On Sat, 2019-10-12 at 19:01 +0200, Dennis Schridde wrote:
> On Samstag, 12. Oktober 2019 18:02:28 CEST William Hubbs wrote:
> > On Sat, Oct 12, 2019 at 01:11:49PM +0200, Michał Górny wrote:
> > > On Sat, 2019-10-12 at 13:00 +0200, David Seifert wrote:
> > > > * Some distros have not just merged / and /usr, they
> > > > 
> > > >   have also merged /usr/bin and /usr/sbin. By giving
> > > >   users the choice of merging */bin and */sbin,
> > > >   Gentoo follows suit.
> > > 
> > > What about the scenario when /bin has been merged with /usr/sbin
> > > and /sbin with /usr/bin?  ;-P
> > 
> > I also don't see the need for something like this.
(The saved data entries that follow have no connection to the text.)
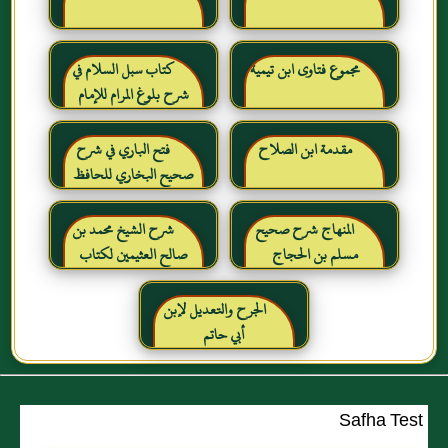
مجموع فتاوى ابن تيمية
كتاب سبل السلام في
شرح بلوغ المرام للإمام
الصنعاني رحمه الله
مقدمة ابن الصلاح
فتح الباري في شرح
صحيح البخاري للحافظ
ابن حجر العسقلاني
المنهاج شرح صحيح
شرح الشيخ محمد بن
مسلم بن الحجاج
صالح العثيمين لكتاب
رياض الصالحين للإمام
النووي رحمهم الله تعالى
الجرح والتعديل لإبن
أبي حاتم
Safha Test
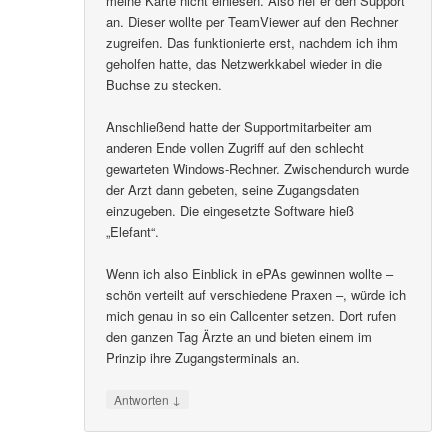
meine Karte nicht einlesen. Also rief er den Support
an. Dieser wollte per TeamViewer auf den Rechner
zugreifen. Das funktionierte erst, nachdem ich ihm
geholfen hatte, das Netzwerkkabel wieder in die
Buchse zu stecken.
Anschließend hatte der Supportmitarbeiter am
anderen Ende vollen Zugriff auf den schlecht
gewarteten Windows-Rechner. Zwischendurch wurde
der Arzt dann gebeten, seine Zugangsdaten
einzugeben. Die eingesetzte Software hieß
„Elefant“.
Wenn ich also Einblick in ePAs gewinnen wollte –
schön verteilt auf verschiedene Praxen –, würde ich
mich genau in so ein Callcenter setzen. Dort rufen
den ganzen Tag Ärzte an und bieten einem im
Prinzip ihre Zugangsterminals an.
↓
Antworten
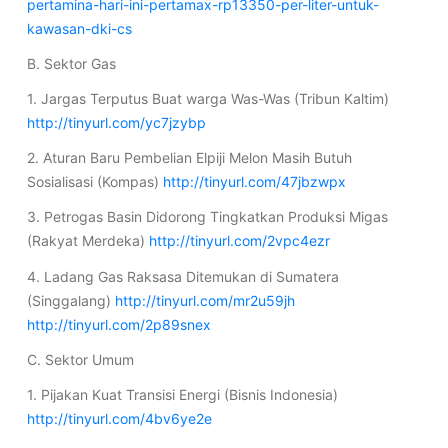
pertamina-hari-ini-pertamax-rp13350-per-liter-untuk-
kawasan-dki-cs
B. Sektor Gas
1. Jargas Terputus Buat warga Was-Was (Tribun Kaltim)
http://tinyurl.com/yc7jzybp
2. Aturan Baru Pembelian Elpiji Melon Masih Butuh
Sosialisasi (Kompas)
http://tinyurl.com/47jbzwpx
3. Petrogas Basin Didorong Tingkatkan Produksi Migas
(Rakyat Merdeka)
http://tinyurl.com/2vpc4ezr
4. Ladang Gas Raksasa Ditemukan di Sumatera
(Singgalang)
http://tinyurl.com/mr2u59jh
http://tinyurl.com/2p89snex
C. Sektor Umum
1. Pijakan Kuat Transisi Energi (Bisnis Indonesia)
http://tinyurl.com/4bv6ye2e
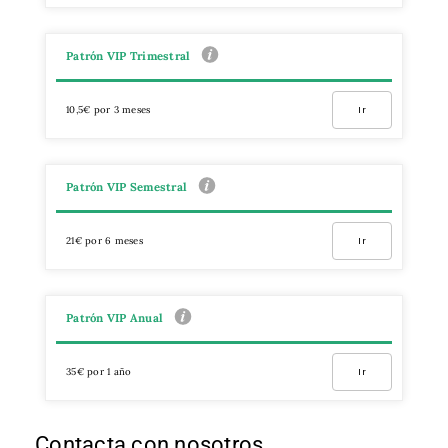
Patrón VIP Trimestral
10,5€ por 3 meses
Ir
Patrón VIP Semestral
21€ por 6 meses
Ir
Patrón VIP Anual
35€ por 1 año
Ir
Contacta con nosotros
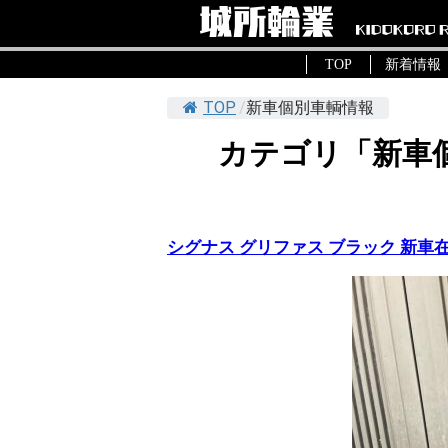
TOP
新着情報
TOP
/
新車個別車輌情報
カテゴリ「新車
シグナス グリファス ブラック 新車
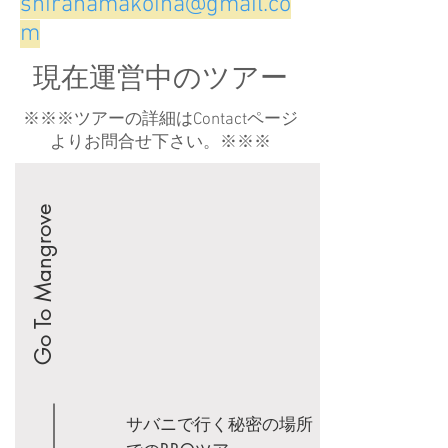
shirahamakoina@gmail.co
m
​現在運営中のツアー
※※※​ツアーの詳細はContactページ
よりお問合せ下さい。※※※
Go To Mangrove
​サバニで行く秘密の場所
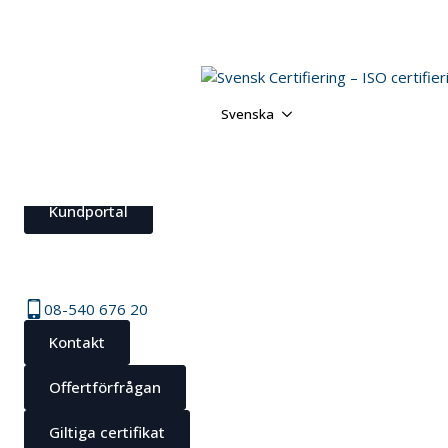
08-540 676 20
Kontakt
Svenska
Offertförfrågan
Giltiga certifikat
Kundportal
08-540 676 20
Kontakt
Offertförfrågan
Giltiga certifikat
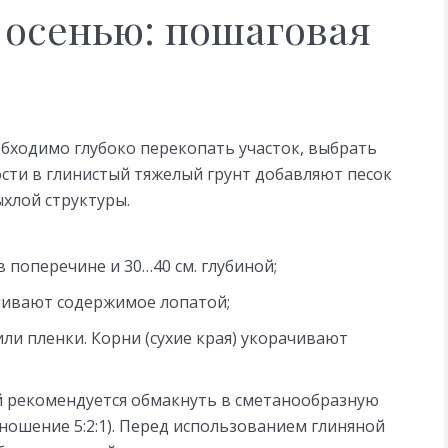
 осенью: пошаговая
обходимо глубоко перекопать участок, выбрать
сти в глинистый тяжелый грунт добавляют песок
хлой структуры.
в поперечине и 30…40 см. глубиной;
ивают содержимое лопатой;
ли пленки. Корни (сухие края) укорачивают
й рекомендуется обмакнуть в сметанообразную
тношение 5:2:1). Перед использованием глиняной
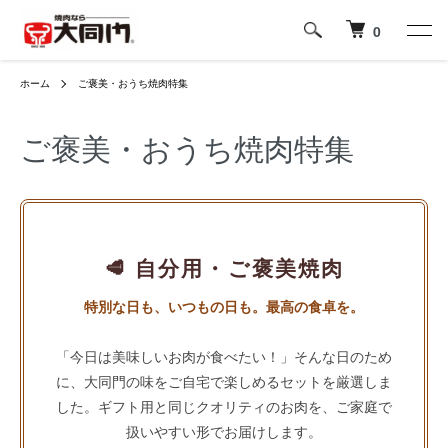
0
ホーム
ご褒美・おうち焼肉特集
ご褒美・おうち焼肉特集
🥩 自分用・ご褒美焼肉
特別な日も、いつもの日も。最高の食卓を。
「今日は美味しいお肉が食べたい！」そんな日のため
に、大同門の味をご自宅で楽しめるセットを厳選しま
した。ギフト用と同じクオリティのお肉を、ご家庭で
扱いやすい形でお届けします。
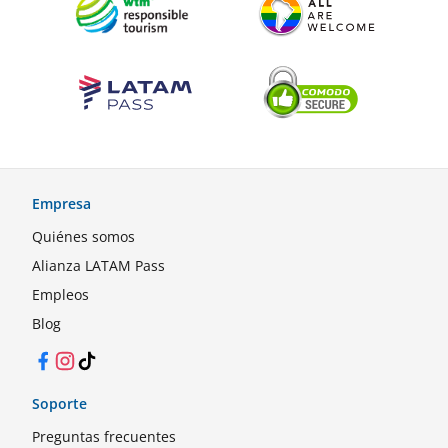
Empresa
Quiénes somos
Alianza LATAM Pass
Empleos
Blog
Facebook
Instagram
TikTok
Soporte
Preguntas frecuentes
The idea of the
> > /usr
> > merge is to have all binaries available in one place, and there
> > really
> > is not a good justification for separating bin from sbin.
> 
> Do I read this correctly?  USE=-split-usr currently means that /bin,
> /sbin, /
> usr/bin and /usr/sbin point to the same directory?
> 
> If that is not the case, then I agree that users should have the
> possibility 
> to set it up like this and USE=-split-sbin should be supported.
> 
> --Dennis

I agree, I wasn't aware that USE=-split-usr implies the complete 2-
level (/usr and *sbin) merge. In that case, all of this is obsolete.